In the wake of the coup, a mass boycott campaign was launched calling on shop owners not to sell to soldiers and police. At that stage, many might not yet have hated the military, even if they didn’t love it. But now, it would be difficult for most people to simply forgive and forget what the military has done since the coup, and is still doing.

Soldiers and police are well aware of how people view them now. So, they dare not go out in public alone. In cities, they have been forced to cower behind sandbag-fortified barracks, constantly on alert for grenade and gun attacks that can happen anytime. Min Aung Hlaing seems to be frustrated that people are supplying all the necessities—from uniforms to weapons—to the PDFs, which were born out of the people. Despite the junta’s atrocities over the past 20 months, people remain strongly determined to root out the military dictatorship.

Coup leader’s henchman takes control of USDP

New USDP chairman U Khin Yi

Myanmar junta leader Min Aung Hlaing has consolidated his control of the military proxy Union Solidarity and Development Party (USDP) so that he can become the country’s president, with the installation of his henchman, former Police Chief U Khin Yi, as the USDP chair this week.

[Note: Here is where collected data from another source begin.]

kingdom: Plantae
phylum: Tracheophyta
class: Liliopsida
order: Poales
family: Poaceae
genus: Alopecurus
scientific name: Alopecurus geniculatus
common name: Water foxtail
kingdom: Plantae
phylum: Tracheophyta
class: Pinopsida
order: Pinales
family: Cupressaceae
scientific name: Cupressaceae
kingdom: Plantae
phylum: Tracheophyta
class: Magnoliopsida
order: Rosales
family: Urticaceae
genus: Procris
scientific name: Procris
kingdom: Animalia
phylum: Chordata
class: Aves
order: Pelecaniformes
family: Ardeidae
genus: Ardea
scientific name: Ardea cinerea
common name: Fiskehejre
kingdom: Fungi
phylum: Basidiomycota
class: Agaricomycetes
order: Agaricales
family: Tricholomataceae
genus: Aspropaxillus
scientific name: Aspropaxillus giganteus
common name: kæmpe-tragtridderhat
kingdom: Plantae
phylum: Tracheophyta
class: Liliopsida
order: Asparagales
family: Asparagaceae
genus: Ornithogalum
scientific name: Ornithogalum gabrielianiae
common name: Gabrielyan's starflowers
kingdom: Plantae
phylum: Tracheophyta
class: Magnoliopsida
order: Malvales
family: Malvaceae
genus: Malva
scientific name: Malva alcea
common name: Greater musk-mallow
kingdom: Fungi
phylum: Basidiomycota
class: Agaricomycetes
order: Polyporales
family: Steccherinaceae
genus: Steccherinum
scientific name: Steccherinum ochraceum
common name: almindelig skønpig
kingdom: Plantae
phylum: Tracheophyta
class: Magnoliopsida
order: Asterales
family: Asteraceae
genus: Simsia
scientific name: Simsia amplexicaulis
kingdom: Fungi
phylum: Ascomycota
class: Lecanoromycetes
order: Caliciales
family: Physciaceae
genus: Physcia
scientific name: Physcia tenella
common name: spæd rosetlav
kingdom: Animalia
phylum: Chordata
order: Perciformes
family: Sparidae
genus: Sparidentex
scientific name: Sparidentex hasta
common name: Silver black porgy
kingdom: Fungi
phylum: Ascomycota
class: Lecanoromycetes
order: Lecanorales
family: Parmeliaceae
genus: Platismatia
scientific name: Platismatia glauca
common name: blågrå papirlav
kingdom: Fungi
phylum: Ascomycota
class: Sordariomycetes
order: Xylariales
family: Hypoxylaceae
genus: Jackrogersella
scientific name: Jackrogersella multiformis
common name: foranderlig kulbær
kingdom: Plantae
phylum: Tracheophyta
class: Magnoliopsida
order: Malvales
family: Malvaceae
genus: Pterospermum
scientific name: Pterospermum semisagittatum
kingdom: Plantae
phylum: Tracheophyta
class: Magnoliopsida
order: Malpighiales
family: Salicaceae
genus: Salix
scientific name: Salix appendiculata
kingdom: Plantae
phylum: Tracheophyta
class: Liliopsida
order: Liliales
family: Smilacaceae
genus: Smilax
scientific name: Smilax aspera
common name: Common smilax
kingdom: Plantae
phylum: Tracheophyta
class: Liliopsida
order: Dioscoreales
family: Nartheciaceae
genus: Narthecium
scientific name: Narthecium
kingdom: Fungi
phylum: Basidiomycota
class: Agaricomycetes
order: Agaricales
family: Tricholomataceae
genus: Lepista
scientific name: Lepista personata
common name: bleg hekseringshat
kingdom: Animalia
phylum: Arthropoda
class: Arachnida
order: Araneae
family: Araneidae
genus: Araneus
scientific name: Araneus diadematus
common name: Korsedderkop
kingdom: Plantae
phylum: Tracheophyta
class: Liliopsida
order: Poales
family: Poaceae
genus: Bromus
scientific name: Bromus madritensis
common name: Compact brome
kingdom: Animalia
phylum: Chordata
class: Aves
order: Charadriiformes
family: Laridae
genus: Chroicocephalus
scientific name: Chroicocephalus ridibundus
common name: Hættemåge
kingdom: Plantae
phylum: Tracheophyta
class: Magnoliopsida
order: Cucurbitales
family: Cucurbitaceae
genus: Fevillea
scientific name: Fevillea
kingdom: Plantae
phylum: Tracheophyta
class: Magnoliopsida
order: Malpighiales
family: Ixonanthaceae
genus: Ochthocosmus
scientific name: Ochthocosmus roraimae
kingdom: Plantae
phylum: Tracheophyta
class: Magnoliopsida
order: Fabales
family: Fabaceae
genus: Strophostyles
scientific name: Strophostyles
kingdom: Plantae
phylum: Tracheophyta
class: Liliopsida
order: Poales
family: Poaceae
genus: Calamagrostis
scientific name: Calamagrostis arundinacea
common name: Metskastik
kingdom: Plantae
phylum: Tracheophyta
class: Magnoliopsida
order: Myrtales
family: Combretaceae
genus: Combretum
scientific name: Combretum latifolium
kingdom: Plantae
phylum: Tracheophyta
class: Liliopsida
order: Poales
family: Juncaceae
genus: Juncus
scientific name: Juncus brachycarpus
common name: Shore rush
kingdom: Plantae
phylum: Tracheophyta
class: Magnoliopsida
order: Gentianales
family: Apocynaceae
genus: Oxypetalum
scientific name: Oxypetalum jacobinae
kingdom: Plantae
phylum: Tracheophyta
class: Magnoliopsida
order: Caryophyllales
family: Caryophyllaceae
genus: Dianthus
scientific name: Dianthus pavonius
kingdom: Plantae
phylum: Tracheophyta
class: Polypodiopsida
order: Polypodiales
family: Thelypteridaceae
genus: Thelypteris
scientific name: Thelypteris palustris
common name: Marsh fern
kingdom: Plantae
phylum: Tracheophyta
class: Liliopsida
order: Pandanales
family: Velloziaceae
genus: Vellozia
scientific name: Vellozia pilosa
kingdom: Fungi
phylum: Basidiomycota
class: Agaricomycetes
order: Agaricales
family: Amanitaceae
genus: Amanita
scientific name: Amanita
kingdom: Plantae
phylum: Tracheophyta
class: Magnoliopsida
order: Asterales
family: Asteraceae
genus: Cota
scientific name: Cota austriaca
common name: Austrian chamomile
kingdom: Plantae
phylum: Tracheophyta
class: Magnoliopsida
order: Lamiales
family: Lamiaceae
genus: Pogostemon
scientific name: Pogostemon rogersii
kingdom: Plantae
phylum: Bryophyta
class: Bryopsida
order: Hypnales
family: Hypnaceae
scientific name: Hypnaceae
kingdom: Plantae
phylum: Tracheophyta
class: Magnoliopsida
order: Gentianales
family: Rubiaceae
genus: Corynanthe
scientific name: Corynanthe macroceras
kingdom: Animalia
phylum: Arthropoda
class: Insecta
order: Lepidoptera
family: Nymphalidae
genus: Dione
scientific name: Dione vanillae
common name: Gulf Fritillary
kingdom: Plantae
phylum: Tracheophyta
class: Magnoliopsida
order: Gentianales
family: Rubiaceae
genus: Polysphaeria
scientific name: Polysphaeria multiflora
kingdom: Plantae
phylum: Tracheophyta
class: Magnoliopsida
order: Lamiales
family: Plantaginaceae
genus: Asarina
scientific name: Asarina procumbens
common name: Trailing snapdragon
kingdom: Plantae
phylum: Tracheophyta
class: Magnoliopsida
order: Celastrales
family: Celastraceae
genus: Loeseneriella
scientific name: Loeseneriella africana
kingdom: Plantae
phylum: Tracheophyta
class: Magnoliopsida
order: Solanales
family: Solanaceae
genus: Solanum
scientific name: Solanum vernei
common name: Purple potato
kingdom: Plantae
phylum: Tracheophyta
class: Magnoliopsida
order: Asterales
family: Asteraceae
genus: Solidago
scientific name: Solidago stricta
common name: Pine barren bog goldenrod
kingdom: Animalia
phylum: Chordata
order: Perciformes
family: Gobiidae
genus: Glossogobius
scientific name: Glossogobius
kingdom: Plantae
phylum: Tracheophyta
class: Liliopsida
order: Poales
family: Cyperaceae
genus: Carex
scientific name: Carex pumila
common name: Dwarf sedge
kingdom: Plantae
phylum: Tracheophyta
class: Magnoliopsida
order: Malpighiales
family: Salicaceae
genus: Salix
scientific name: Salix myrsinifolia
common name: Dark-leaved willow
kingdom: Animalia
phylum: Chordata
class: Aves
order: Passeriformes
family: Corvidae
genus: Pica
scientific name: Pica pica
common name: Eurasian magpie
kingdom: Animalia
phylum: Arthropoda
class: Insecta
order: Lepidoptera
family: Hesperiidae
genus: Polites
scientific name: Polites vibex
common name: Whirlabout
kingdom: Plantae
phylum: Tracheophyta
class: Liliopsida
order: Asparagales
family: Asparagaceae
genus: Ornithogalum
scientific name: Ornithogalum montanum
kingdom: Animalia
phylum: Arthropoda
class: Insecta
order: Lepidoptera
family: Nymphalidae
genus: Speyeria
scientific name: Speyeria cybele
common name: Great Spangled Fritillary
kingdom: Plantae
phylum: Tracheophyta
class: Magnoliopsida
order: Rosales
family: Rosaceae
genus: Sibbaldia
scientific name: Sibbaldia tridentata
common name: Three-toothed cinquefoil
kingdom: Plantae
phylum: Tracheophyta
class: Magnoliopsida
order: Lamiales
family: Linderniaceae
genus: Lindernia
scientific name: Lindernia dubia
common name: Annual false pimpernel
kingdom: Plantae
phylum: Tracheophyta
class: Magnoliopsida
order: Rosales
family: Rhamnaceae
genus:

The appointment of the new USDP leader came ahead of the election the regime plans to hold next year and which the National League for Democracy (NLD) said it would boycott. In the NLD’s absence, the USDP is likely to win. When the parliament resumes after the polls to choose the country’s president, Min Aung Hlaing will surely be nominated as a vice president by military representatives. If the winning USDP votes in parliament to elect Min Aung Hlaing as the president, his dream will be fulfilled.

Under U Khin Yi’s guidance, the USDP will have to do so. As the head of the winning party, he would become vice president-1, as his boss would take the top job. Then, Min Aung Hlaing would be able to rule the country for 10 years, as the constitution permits two terms.

These are the possible scenarios if things go according to Min Aung Hlaing’s plan. On the other hand, it’s hard to say whether the regime will be able to hold the election as planned, as it is still struggling to control the country. The NLD has rejected the poll, as do the majority of Myanmar people. The UN and the US have warned the election will be a fraud. Uncertainty is what the future holds for Min Aung Hlaing.